As well as the other answers, you can also do the initialisation from a single parameter. Something like this Verilog example should suffice:
module paramInitialisedROM #(
parameter WIDTH = 1,
parameter DEPTH = 256,
parameter MEM_INIT = 256'd120310230123 //Or whatever, key thing is to make it the correct size (WIDTH*DEPTH).
)(
input clock,
input [DEPTH-1:0] address,
output reg [WIDTH-1:0] data
);
localparam WORDS = 1<<DEPTH; //Number of words in ROM.

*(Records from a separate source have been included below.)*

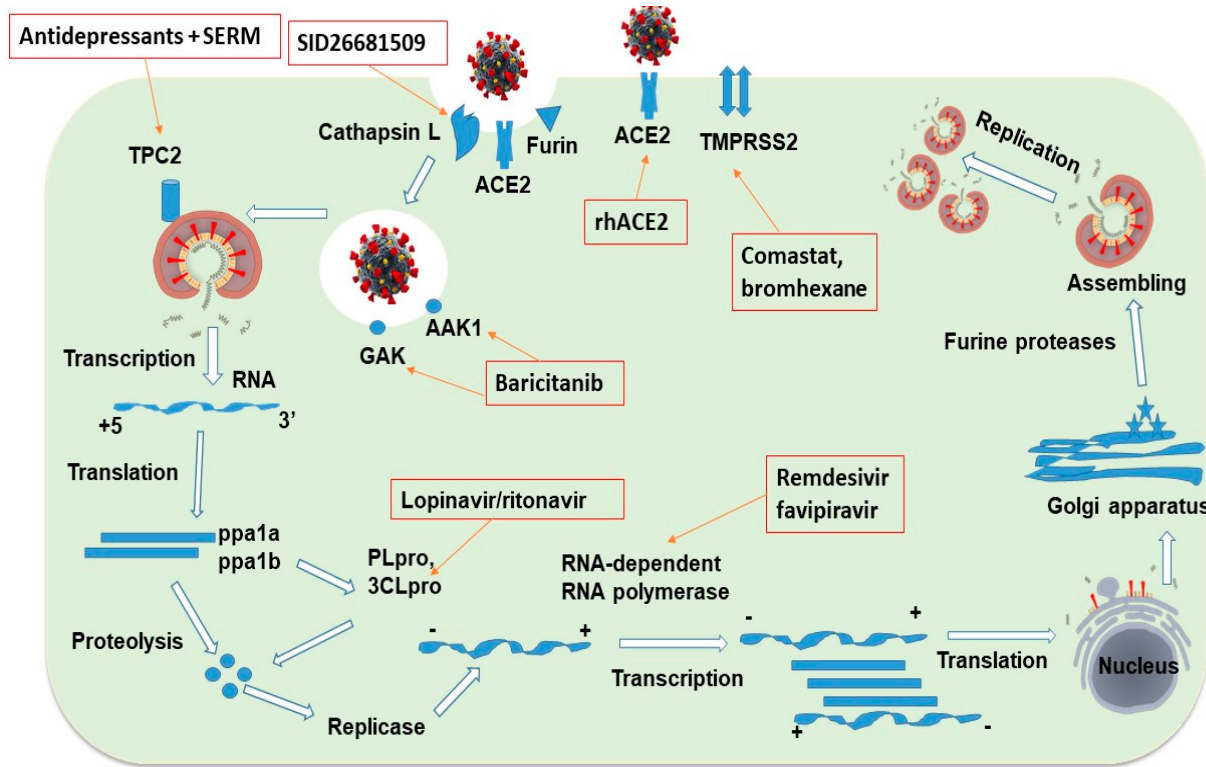
Figure 1. Schematic presentation and druggable target of SARS-CoV-2 (the figure is drawn by the author using Microsoft PowerPoint).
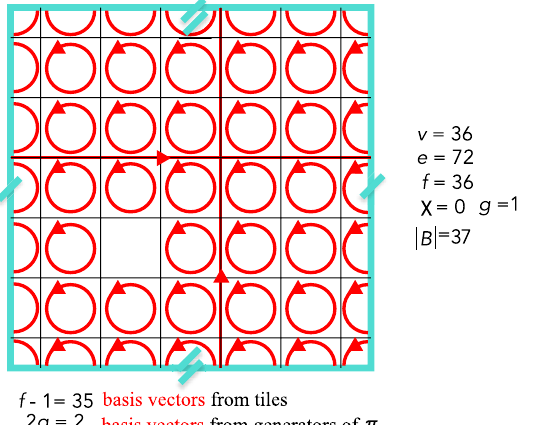
FIG. 2. Tiles and topological cycles of a square lattice on a toroidal topology ( g ¼ 1 ). Opposite sides of the lattice are identified as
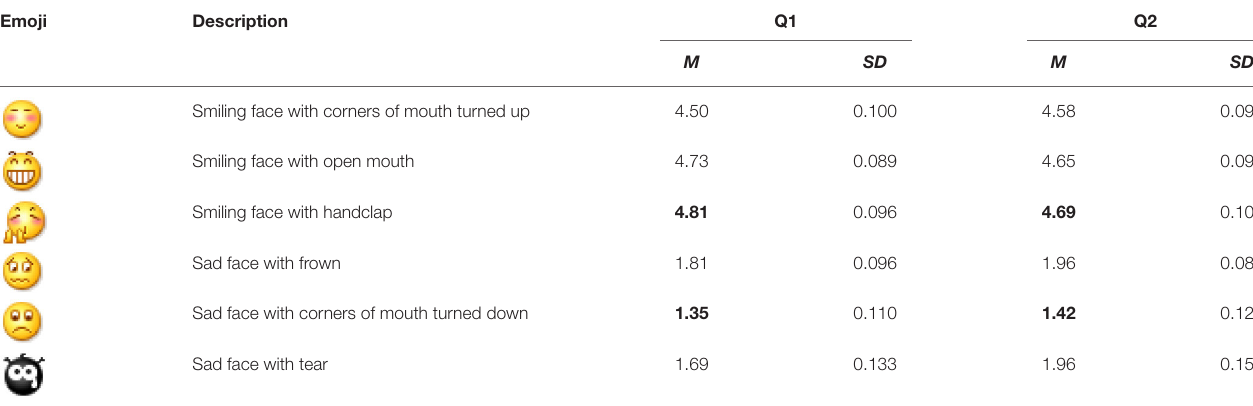
TABLE 1 | Emotion scores of the different emojis used in this study.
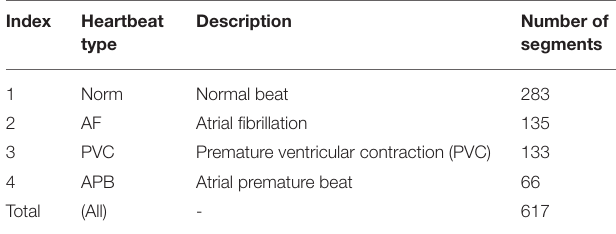
TABLE 1 | The statistics of heartbeat segments in the MIT-BIH arrhythmia database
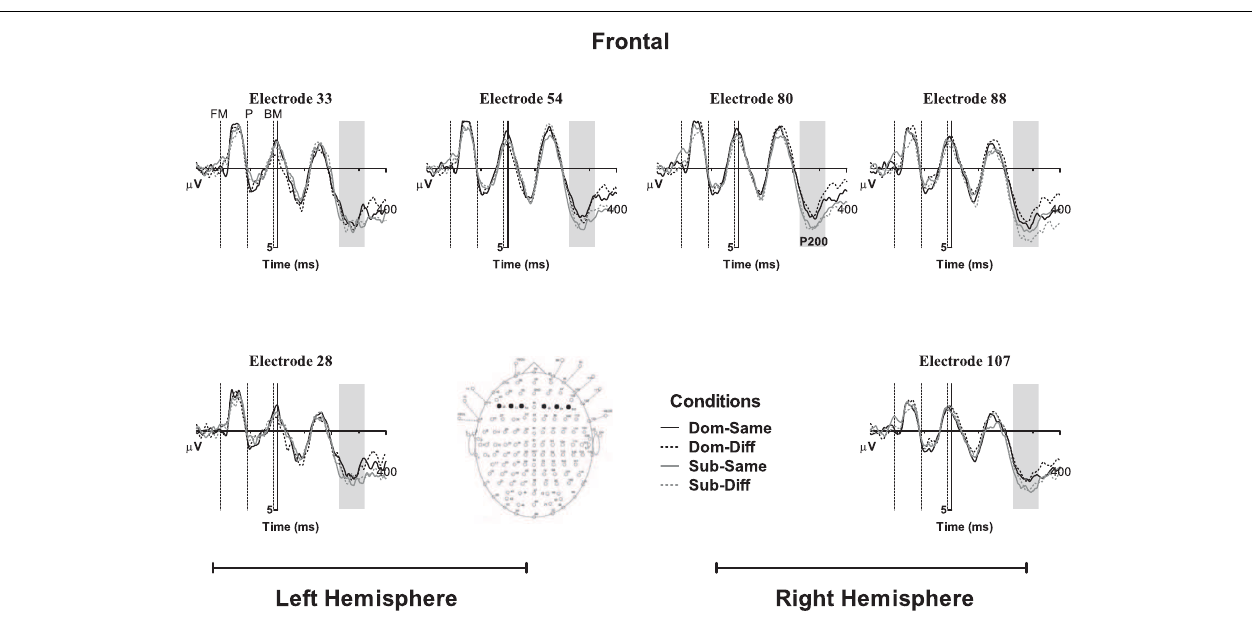
position; Sub-Same, subordinate radical character with prime radical in same position; Sub-Diff, subordinate radical character with prime radical in different position. Dotted vertical lines indicate the onset of the forward mask (FM), prime (P), and backward mask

// Create an inferred ROM of the correct size
reg [WIDTH-1:0] rom [WORDS-1:0]; //It is possible to add an altera derective
//to this to specify BRAM or MLAB, but I forget
//the syntax of that.
// ROM Initialisation
integer idx;
integer offset;
initial begin
for (idx = 0; idx < WORDS; idx=idx+1) begin //Count through each word in the rom
offset = idx * WIDTH; //The offset into the parameter is the current index times the with
rom[idx] = MEM_INIT[offset+:WIDTH]; //Set the current rom word to the correct chunk in the parameter
end
end
//Clocked Read from ROM
always @ (posedge clock) begin
data <= rom[address];
end
endmodule
Basically when you instantiate the module, make sure to provide a parameter of the correct size. For example if you make it 16x4b ROM, you would need the parameter to be specified as 64bit or larger, e.g.:
paramInitialisedROM aRomInstance #(
.WIDTH(4),
.DEPTH(4),
.MEM_INIT(64'd120310230123)
)(
.clock(clock),
.address(address),
.data(data)
);
The data in the parameter is organised so that the WIDTH
LSBs are used for the first word. The next WIDTH
chunk is the next word, and so on until all words are filled.
The for
loop during initialisation will be fully optimised out by the compiler, so it doesn't cost any logic. In fact the whole initial
block is converted to be the initial value of the memory.
As it is inferred memory, it should work perfectly well in both Altera and Xilinx tools.
Note: I haven't test compiled this, but the principle should work fine. If you find any syntax errors, feel free to edit in corrections.